You didn’t mess with Jesus about his Father and the temple, either. When Jesus arrived in the temple that day, something flared up within him that was raw and primeval. “Don’t you be messing with my temple! Don’t you be messing with people’s experience of God!” Though the temple trade was ‘necessary’ for the average pilgrim (you didn’t want to have to worry about feeding your sacrificial animal and keeping him watered during the long walks to Jerusalem for the sacrifice, nor would you have to worry about being able to have the proper Jewish coins for the offerings – you could get all that stuff right outside the temple.) by the time that Jesus appeared on the scene, it had somehow gotten out of control. The court of the gentiles – where ANYONE could worship, and not just the Jewish people – had been completely taken over by the this legitimate temple trade, so much so, that anyone wishing to pray or connect in that outer temple, would have found it all but impossible. Because of the ‘rules’ that said you could only use Jewish coins, because of the ‘rules’ about sacrificing ritually pure animals – people were being shut out from approaching God. People were being kept away from the intent of the temple. “My house shall be a house of PRAYER for all peoples.” A place where people can connect to God, without interference, without meddling, without intermediaries. It was a non-negotiable for Jesus. People need to come to the Father. They need to have a relationship that is real and deep and nurtured by private and public prayer. You don’t get in the way of that process. Ever.

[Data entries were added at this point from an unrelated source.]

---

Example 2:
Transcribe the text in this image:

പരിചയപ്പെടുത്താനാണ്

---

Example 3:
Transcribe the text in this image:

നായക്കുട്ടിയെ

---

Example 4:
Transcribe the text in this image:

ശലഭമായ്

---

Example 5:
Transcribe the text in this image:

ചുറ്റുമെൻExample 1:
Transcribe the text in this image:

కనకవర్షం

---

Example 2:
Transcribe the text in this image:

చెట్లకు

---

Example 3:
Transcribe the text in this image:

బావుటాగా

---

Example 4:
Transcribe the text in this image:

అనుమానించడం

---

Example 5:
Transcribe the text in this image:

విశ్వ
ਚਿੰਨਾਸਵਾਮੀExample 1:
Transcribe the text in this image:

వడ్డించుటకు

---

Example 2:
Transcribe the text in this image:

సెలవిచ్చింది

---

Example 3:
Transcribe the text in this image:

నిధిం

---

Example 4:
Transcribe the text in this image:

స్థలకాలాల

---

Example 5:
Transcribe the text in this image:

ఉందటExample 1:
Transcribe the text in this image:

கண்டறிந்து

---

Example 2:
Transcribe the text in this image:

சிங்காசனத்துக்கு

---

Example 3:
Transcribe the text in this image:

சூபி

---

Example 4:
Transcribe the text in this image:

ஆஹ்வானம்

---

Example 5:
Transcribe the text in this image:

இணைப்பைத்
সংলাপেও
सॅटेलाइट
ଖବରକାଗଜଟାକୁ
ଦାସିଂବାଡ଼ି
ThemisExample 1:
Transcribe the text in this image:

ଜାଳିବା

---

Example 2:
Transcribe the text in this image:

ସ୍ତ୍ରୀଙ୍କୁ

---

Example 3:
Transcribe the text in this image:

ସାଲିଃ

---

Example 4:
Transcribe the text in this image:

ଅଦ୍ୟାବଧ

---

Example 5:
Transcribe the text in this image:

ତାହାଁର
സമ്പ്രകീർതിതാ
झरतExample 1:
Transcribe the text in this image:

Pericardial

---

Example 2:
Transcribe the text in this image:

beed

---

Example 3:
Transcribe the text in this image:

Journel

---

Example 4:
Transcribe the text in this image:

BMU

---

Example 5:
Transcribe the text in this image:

And it got me to thinking. If Jesus came to me, and took a deep, long look into my life and what I am doing, the choices I am making, the values that I have bought into, would I be the recipient of his anger? Would he discover within me, that which would block me from his father? Would he find that which would keep me from where I need to be? And if he came to the United States, and looked at our values as a country, as a nation, as a community, would he have some difficult things to say to us? About our commitment to life in all its forms? About the materialism that can so clutter our lives and our homes, while so many people continue to starve to death in Sudan and sub-Saharan Africa. About the racial bias that gets codified into our municipalities’ civil court system?

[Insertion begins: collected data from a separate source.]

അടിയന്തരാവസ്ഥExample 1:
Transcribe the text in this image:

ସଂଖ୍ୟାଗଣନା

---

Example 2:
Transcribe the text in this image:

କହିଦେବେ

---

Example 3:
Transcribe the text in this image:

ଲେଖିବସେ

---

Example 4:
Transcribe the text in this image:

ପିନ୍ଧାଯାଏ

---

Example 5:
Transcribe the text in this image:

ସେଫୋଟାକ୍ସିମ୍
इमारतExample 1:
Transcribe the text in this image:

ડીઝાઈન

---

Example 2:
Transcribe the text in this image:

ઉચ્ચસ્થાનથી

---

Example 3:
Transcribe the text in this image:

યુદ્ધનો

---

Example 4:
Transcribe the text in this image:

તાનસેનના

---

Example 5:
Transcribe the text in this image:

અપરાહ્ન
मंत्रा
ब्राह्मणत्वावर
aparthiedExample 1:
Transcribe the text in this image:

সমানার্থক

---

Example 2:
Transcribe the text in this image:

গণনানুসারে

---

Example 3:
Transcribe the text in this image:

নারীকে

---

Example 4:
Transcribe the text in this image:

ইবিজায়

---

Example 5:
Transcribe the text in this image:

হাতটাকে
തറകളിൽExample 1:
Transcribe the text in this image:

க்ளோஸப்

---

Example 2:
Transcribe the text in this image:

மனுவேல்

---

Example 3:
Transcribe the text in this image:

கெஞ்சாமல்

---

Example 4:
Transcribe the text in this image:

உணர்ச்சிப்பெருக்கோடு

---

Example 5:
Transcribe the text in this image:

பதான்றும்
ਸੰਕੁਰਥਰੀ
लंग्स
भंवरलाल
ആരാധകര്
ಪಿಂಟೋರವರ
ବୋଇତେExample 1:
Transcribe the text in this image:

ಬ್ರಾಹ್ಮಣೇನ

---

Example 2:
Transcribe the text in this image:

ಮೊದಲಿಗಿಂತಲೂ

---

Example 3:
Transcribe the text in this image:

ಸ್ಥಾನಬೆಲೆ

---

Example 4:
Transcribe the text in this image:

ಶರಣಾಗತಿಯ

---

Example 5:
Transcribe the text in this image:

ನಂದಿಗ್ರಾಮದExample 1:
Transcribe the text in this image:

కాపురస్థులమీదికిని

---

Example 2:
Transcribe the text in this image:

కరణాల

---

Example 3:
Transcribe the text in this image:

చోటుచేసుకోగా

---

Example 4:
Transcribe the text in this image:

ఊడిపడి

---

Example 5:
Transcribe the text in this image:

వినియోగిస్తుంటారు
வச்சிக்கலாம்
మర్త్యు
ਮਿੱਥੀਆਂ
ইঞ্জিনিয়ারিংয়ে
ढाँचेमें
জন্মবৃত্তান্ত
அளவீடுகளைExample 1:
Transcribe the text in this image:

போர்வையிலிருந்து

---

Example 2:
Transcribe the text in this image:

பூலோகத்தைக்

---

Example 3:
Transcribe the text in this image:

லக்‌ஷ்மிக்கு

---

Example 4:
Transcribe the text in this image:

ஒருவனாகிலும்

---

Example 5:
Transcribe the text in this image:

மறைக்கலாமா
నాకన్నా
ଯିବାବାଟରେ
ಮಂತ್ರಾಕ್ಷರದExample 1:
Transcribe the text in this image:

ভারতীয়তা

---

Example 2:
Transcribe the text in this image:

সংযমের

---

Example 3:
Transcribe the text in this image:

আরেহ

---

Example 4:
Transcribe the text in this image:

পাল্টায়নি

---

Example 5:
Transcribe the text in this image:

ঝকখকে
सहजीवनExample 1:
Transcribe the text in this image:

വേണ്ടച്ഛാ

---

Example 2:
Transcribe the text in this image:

Though it is not an easy prayer meditation, I invite you to image Jesus crashing into your world this week, like he came into the temple, like my uncle would come to a person in denial about the effects of their drinking. And let the zeal for his house that consumed him, let the passion that breathed in my uncle’s love for people to be free of what controls them, be the zeal in your heart to let go of whatever keeps you from God. Amen. Amen.